Rod Martin
- Martin in 1984 after winning Super Bowl XVIII

No. 53
- Position: Linebacker

Personal information
- Born: April 7, 1954 Welch, West Virginia, U.S.
- Died: April 20, 2026 (aged 72)
- Listed height: 6 ft 2 in (1.88 m)
- Listed weight: 218 lb (99 kg)

Career information
- High school: Alexander Hamilton (Los Angeles, California)
- College: Los Angeles City (1973–1974) USC (1975–1976)
- NFL draft: 1977: 12th round, 317th overall pick

Career history
- Oakland / Los Angeles Raiders (1977–1988);

Awards and highlights
- 2× Super Bowl champion (XV, XVIII); First-team All-Pro (1984); Second-team All-Pro (1983); 2× Pro Bowl (1983, 1984); First-team All-Pac-8 (1976);

Career NFL statistics
- Sacks: 33.5
- Safeties: 1
- Interceptions: 14
- Interception yards: 225
- Fumble recoveries: 10
- Defensive touchdowns: 6
- Stats at Pro Football Reference

= Rod Martin =

American football player (1954–2026)

Roderick Darryl Martin (April 7, 1954 – April 20, 2026) was an American professional football player who was a linebacker in the National Football League (NFL) for the Oakland / Los Angeles Raiders from 1977 to 1988. He is best known for his record three interceptions in Super Bowl XV, which put him on the cover of Sports Illustrated.

==Early life==
Martin went to Hamilton High School class of 1972; two years ahead of NFL hall of fame quarterback Warren Moon (c/o 1974).

==College career==
Before his NFL career, Martin played college football for the USC Trojans (USC), where he was a 1976 All-Pac-10 selection. Prior to USC, Martin played at Los Angeles City College.

==Professional career==
Martin was one of the top linebackers in the NFL during his 12 seasons and made the Pro Bowl twice during his career, in 1983 and 1984. Selected in the twelfth round of the 1977 NFL draft, Martin was initially a 210 lb tweener, undersized for a linebacker and slow for a safety, but eventually bulked up to 220–225. In 1978, his second year, Martin started 8 games, filling in at inside linebacker By 1979, he settled in at the weak-side LB spot, becoming a mainstay on the Raider defense, assisting the Silver & Black to two Super Bowl victories (1980, 1983 seasons) and having an outstanding performance in each one. In Super Bowl XV, Martin recorded a Super Bowl record three interceptions from Philadelphia Eagles quarterback Ron Jaworski, and returned them for 44 yards. His interceptions were a single Super Bowl record and also tied the record for career Super Bowl interceptions, which Chuck Howley's had set playing in two Super Bowls. In Super Bowl XVIII, Martin broke up a third down pass on his own 7-yard line in the second quarter, sacked Joe Theismann once, tackled Washington Redskins Hall of Fame running back John Riggins for no gain on a fourth down and one conversion attempt deep in Raiders territory on the last play of the third quarter, and recovered a fumble in the final period.

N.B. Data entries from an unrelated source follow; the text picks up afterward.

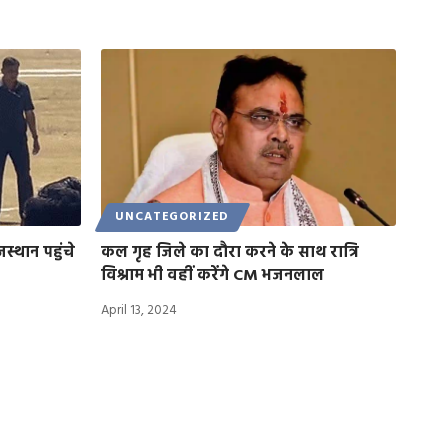
UNCATEGORIZED
्थान पहुंचे
कल गृह जिले का दौरा करने के साथ रात्रि
विश्राम भी वहीं करेंगे CM भजनलाल
April 13, 2024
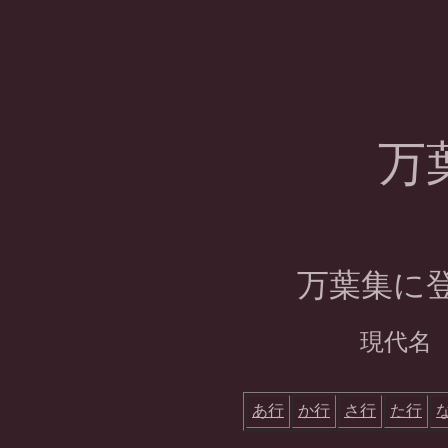
万
万
葉集に
現代
あ行
か行
さ行
た行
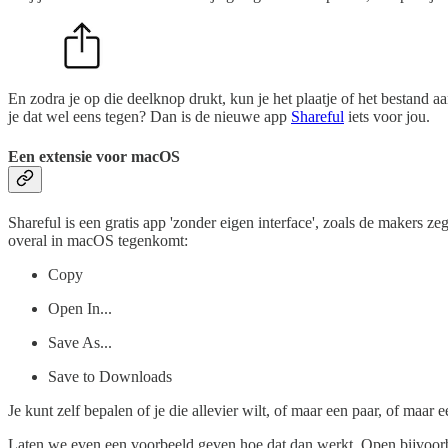
En zodra je op die deelknop drukt, kun je het plaatje of het bestand aa
je dat wel eens tegen? Dan is de nieuwe app
Shareful
iets voor jou.
Een extensie voor macOS
Shareful is een gratis app 'zonder eigen interface', zoals de makers z
overal in macOS tegenkomt:
Copy
Open In...
Save As...
Save to Downloads
Je kunt zelf bepalen of je die allevier wilt, of maar een paar, of maar e
Laten we even een voorbeeld geven hoe dat dan werkt. Open bijvoorbeel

In his 12 NFL seasons, Martin recorded 14 interceptions, which he returned for 225 yards and 4 touchdowns, along with 10 fumble recoveries, which he returned for 122 yards and two touchdowns. He also recorded 33 and a half official sacks (sacks were not an official statistic until 1982, Martin's 5th season).

Following the 1983 regular season, Martin was named AFC Defensive Player of the Year by United Press International (UPI).

==Personal life and death==

Martin returned to work at USC, where he was a programmer and manager of technical and user support services in the Information Sciences Institute. He had two daughters: one played volleyball at Bethune-Cookman University; the other, a softball player who attended Morgan State University.

Martin died on April 20, 2026, at the age of 72.

According to the 2003 Tampa Bay Devil Rays media guide, Al Martin is a nephew of Rod Martin.